■ **EXERCISE TASK**: Recast the records, from the line containing "locality: Peru, Dept. Junín: Huancayo." through the last line, as a Markdown table with the columns Row and Entry. Number each line in order and leave out any blank lines.

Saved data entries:
::::

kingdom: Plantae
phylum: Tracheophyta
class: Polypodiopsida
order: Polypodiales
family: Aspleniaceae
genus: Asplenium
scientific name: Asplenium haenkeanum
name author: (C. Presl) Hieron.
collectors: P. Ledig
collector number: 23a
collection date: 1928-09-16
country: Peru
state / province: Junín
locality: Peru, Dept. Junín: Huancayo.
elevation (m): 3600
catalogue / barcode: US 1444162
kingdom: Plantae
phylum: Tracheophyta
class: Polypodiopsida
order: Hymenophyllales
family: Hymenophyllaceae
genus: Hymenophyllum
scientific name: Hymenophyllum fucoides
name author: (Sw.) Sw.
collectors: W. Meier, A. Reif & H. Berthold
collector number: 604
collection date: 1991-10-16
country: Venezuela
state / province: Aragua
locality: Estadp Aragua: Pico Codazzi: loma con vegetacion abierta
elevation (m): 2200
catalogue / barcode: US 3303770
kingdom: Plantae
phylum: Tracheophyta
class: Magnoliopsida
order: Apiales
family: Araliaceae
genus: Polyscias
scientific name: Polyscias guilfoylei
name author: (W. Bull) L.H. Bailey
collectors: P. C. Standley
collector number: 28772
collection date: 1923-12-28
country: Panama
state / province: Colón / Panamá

::::

■ **RIGHT ANSWER**:
| Row | Entry |
|---|---|
| 1 | locality: Peru, Dept. Junín: Huancayo. |
| 2 | elevation (m): 3600 |
| 3 | catalogue / barcode: US 1444162 |
| 4 | kingdom: Plantae |
| 5 | phylum: Tracheophyta |
| 6 | class: Polypodiopsida |
| 7 | order: Hymenophyllales |
| 8 | family: Hymenophyllaceae |
| 9 | genus: Hymenophyllum |
| 10 | scientific name: Hymenophyllum fucoides |
| 11 | name author: (Sw.) Sw. |
| 12 | collectors: W. Meier, A. Reif & H. Berthold |
| 13 | collector number: 604 |
| 14 | collection date: 1991-10-16 |
| 15 | country: Venezuela |
| 16 | state / province: Aragua |
| 17 | locality: Estadp Aragua: Pico Codazzi: loma con vegetacion abierta |
| 18 | elevation (m): 2200 |
| 19 | catalogue / barcode: US 3303770 |
| 20 | kingdom: Plantae |
| 21 | phylum: Tracheophyta |
| 22 | class: Magnoliopsida |
| 23 | order: Apiales |
| 24 | family: Araliaceae |
| 25 | genus: Polyscias |
| 26 | scientific name: Polyscias guilfoylei |
| 27 | name author: (W. Bull) L.H. Bailey |
| 28 | collectors: P. C. Standley |
| 29 | collector number: 28772 |
| 30 | collection date: 1923-12-28 |
| 31 | country: Panama |
| 32 | state / province: Colón / Panamá |